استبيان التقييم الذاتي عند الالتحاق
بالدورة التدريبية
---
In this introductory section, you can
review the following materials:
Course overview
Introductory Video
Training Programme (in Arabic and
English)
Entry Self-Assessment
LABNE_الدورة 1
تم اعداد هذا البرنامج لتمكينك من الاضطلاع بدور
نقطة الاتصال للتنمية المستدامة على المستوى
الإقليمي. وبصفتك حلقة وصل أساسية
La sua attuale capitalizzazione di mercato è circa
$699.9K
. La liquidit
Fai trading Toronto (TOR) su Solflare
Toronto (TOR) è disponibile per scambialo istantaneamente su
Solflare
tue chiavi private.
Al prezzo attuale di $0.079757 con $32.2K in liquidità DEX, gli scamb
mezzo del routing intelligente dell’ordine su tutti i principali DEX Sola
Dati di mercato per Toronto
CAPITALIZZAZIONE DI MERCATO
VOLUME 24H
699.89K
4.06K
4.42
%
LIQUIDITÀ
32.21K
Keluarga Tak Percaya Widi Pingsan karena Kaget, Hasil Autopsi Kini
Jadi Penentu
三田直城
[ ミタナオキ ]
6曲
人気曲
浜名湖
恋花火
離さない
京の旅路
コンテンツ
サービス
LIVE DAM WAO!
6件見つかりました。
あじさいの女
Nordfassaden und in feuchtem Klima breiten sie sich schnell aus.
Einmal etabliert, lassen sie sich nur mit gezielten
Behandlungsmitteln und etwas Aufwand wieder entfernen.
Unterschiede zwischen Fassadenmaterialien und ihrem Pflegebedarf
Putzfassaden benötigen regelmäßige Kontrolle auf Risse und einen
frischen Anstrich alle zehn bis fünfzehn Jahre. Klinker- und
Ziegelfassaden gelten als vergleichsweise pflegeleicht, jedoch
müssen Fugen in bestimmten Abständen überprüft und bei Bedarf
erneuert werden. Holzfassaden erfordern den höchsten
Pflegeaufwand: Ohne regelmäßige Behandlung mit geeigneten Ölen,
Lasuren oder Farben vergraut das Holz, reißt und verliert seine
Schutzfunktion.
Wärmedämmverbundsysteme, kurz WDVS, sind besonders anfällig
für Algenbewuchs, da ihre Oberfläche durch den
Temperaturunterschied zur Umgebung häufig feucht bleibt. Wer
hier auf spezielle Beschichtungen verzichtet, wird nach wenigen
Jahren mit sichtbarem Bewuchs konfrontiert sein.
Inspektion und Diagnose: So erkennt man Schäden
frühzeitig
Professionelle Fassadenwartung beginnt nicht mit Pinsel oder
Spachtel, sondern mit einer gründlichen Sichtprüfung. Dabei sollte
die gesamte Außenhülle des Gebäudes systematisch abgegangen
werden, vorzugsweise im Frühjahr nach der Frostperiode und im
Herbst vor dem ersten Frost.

:: TASK TO CARRY OUT ::
Retype the lines of the records from the first line through the line containing "Nordfassaden und in", including that line, reproducing each one without change.

:: SOLUTION TO THE PROBLEM ::
استبيان التقييم الذاتي عند الالتحاق
بالدورة التدريبية
---
In this introductory section, you can
review the following materials:
Course overview
Introductory Video
Training Programme (in Arabic and
English)
Entry Self-Assessment
LABNE_الدورة 1
تم اعداد هذا البرنامج لتمكينك من الاضطلاع بدور
نقطة الاتصال للتنمية المستدامة على المستوى
الإقليمي. وبصفتك حلقة وصل أساسية
La sua attuale capitalizzazione di mercato è circa
$699.9K
. La liquidit
Fai trading Toronto (TOR) su Solflare
Toronto (TOR) è disponibile per scambialo istantaneamente su
Solflare
tue chiavi private.
Al prezzo attuale di $0.079757 con $32.2K in liquidità DEX, gli scamb
mezzo del routing intelligente dell’ordine su tutti i principali DEX Sola
Dati di mercato per Toronto
CAPITALIZZAZIONE DI MERCATO
VOLUME 24H
699.89K
4.06K
4.42
%
LIQUIDITÀ
32.21K
Keluarga Tak Percaya Widi Pingsan karena Kaget, Hasil Autopsi Kini
Jadi Penentu
三田直城
[ ミタナオキ ]
6曲
人気曲
浜名湖
恋花火
離さない
京の旅路
コンテンツ
サービス
LIVE DAM WAO!
6件見つかりました。
あじさいの女
Nordfassaden und in feuchtem Klima breiten sie sich schnell aus.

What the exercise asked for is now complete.